From Jousting for Glory to Dueling for Honor
Knights and chivalry faded out. The old orders of knighthood and chevaliers stayed firmly in place, as prestigious men’s clubs tend to do, but the original point of the knight had been as a fighting unit, a kind of mounted tank, impregnable in heavy metal, on a big strong horse, lumbering and clanking onto the field of battle peering through a slit in his helmet and poking his lance at enemies similarly encumbered. The idea was to push the enemy off his horse, since once unhorsed he lay helpless as an overturned turtle, ripe to be captured and held for ransom.
Henry V‘s nimble archers at Agincourt beat them easily. Joan of Arc was particularly outspoken on the subject; she said her heavenly messengers had told her that artillery was the wave of the future and knights in armor just slowed everything down.
Gradually they hung up their lances and breastplates to rust in a shed.
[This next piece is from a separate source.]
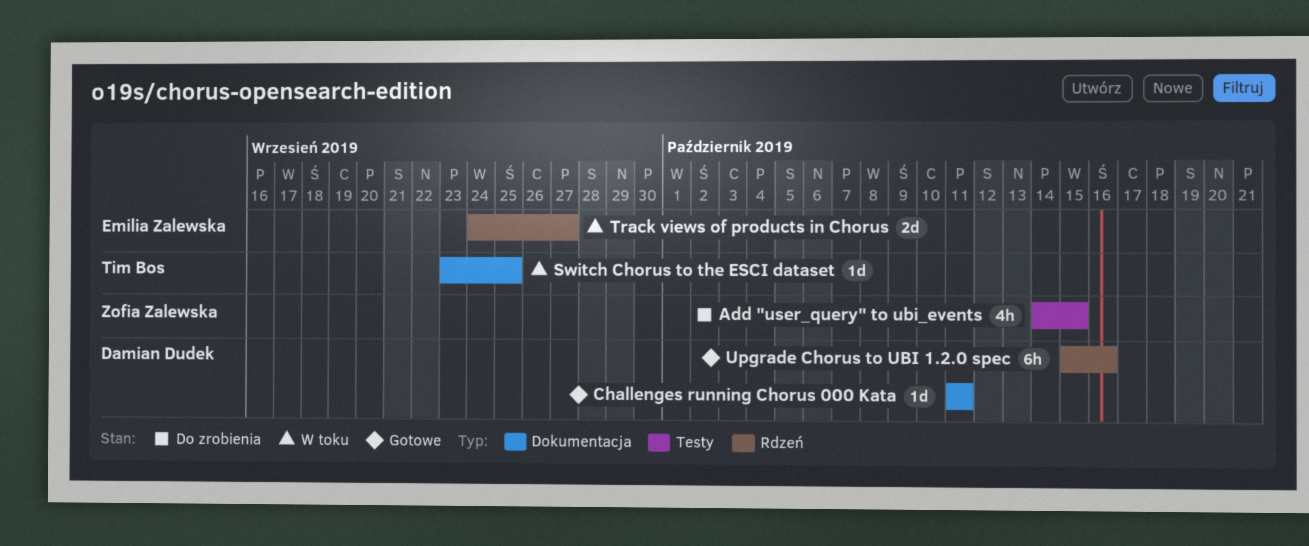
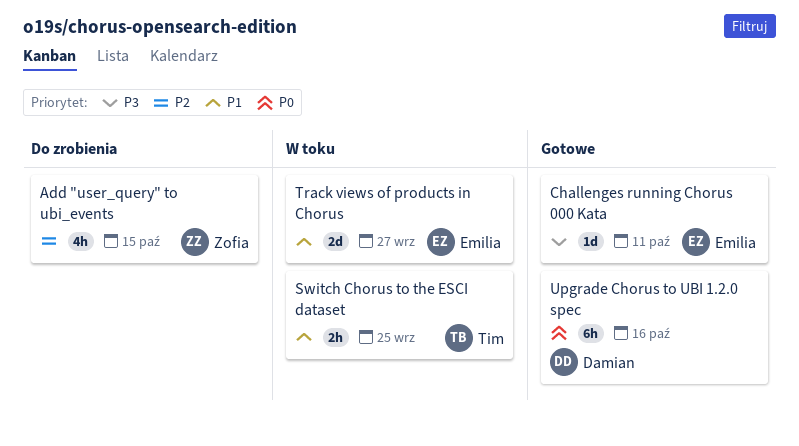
Challenges running Chorus 000 Kata, owner: Damian Dudek -> Emilia Zalewska
Switch Chorus to the ESCI dataset, estimate: 1d -> 2h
By the time Cervantes published Don Quixote in 1605 [C.E.], the foolish knight-errant was an affectionate joke from the past. Knights turned into gentlemen.
Gentlemen, being unemployed by definition, needed an emotional outlet, a bit of excitement, and some way to measure themselves against their peers now that tournaments were gone. Besides, as the feudal powers of the landowners shriveled under stronger centralized monarchies, a gentleman needed to shore up his status and prove he still mattered, he was still privileged, he still carried a sword. He stopped jousting for glory and started dueling for honor.